**PROBLEM:** Could you print all the entries exactly?

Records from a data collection

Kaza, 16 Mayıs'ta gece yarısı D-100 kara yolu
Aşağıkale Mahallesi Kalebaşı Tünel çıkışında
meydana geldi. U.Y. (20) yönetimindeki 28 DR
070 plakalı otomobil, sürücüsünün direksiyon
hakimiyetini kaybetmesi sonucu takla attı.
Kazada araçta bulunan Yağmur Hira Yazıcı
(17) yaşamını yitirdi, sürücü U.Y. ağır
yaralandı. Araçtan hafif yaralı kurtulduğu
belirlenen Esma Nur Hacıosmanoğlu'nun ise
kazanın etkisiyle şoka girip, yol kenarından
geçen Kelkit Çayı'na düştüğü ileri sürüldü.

**RESULT OF THE EXERCISE:**
Kaza, 16 Mayıs'ta gece yarısı D-100 kara yolu
Aşağıkale Mahallesi Kalebaşı Tünel çıkışında
meydana geldi. U.Y. (20) yönetimindeki 28 DR
070 plakalı otomobil, sürücüsünün direksiyon
hakimiyetini kaybetmesi sonucu takla attı.
Kazada araçta bulunan Yağmur Hira Yazıcı
(17) yaşamını yitirdi, sürücü U.Y. ağır
yaralandı. Araçtan hafif yaralı kurtulduğu
belirlenen Esma Nur Hacıosmanoğlu'nun ise
kazanın etkisiyle şoka girip, yol kenarından
geçen Kelkit Çayı'na düştüğü ileri sürüldü.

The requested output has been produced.